多くの人々の支援に走り回る、日本基督教団の牧師は「何の根拠がなくても『大丈夫ですよ』と言えるのが宗教者」という。「『キリストを信じれば救われる』ではなく、『全ての人が救われる』と信じることができるかどうか、信仰が試されているのです」

大阪・釜ケ崎で日雇い労働者や野宿者を支える真宗僧侶はいち早く被災地に駆け付け、ひたすら物資配送に携わった。

接した住民との縁で、悩みも打ち明けられ僧としての関わりもした。被災者に教えられることも多い。「自分よりもっと困ってる人にあげて」と。菩薩行とは。「私は阿弥陀さんに呼ばれているのです。
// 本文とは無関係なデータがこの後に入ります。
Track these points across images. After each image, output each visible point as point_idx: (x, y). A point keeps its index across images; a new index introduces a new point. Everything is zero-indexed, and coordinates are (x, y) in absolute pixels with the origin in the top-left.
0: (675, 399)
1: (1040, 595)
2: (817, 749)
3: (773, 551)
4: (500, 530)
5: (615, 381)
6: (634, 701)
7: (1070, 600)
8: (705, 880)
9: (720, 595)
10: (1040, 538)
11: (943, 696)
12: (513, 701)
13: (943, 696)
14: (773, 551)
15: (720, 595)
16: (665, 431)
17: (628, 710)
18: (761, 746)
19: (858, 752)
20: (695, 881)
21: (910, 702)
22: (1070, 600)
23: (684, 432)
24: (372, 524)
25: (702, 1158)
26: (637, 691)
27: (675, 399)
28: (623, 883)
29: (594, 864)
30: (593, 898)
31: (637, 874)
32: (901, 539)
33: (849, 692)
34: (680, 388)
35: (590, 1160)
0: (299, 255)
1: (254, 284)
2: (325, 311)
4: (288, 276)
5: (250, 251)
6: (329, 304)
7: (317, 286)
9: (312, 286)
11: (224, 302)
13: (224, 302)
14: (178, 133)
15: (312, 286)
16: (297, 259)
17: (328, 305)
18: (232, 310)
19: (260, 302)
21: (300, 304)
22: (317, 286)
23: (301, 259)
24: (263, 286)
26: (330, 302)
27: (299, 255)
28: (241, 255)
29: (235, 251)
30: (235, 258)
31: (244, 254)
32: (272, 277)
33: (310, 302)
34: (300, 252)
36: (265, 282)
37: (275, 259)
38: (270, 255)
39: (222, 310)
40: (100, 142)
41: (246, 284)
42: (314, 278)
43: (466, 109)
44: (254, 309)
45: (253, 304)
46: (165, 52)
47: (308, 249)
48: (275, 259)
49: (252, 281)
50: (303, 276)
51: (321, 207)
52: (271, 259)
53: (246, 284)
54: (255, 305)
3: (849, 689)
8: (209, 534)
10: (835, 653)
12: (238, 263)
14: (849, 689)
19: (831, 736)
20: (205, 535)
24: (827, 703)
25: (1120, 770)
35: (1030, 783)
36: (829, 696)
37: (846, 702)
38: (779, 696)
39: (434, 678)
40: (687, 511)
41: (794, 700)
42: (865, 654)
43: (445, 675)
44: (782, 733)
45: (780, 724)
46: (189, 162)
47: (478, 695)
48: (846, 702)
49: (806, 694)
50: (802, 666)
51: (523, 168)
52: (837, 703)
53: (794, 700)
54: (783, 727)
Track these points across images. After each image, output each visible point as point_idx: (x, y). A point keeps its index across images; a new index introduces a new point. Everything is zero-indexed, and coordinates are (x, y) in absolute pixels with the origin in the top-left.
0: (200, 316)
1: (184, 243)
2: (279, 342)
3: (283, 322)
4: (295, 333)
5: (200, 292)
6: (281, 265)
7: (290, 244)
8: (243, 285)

教義があるからこそ動いていける」

自死念慮者への取り組みを続ける東京の住職も3月から厳寒の地を回り、悲惨な遺体が並ぶ安置所で読経を続けた。

そこで、一心に供養し土葬回避のため奔走する現地の住職の姿に圧倒された。檀家と深く心通わせ、信頼で結び付いている。その絆の力、地元の迫力に強く共感した。今、仮設住宅で訪問した被災者らに、手紙を出すなど長い付き合いで「伴走」すると決めている。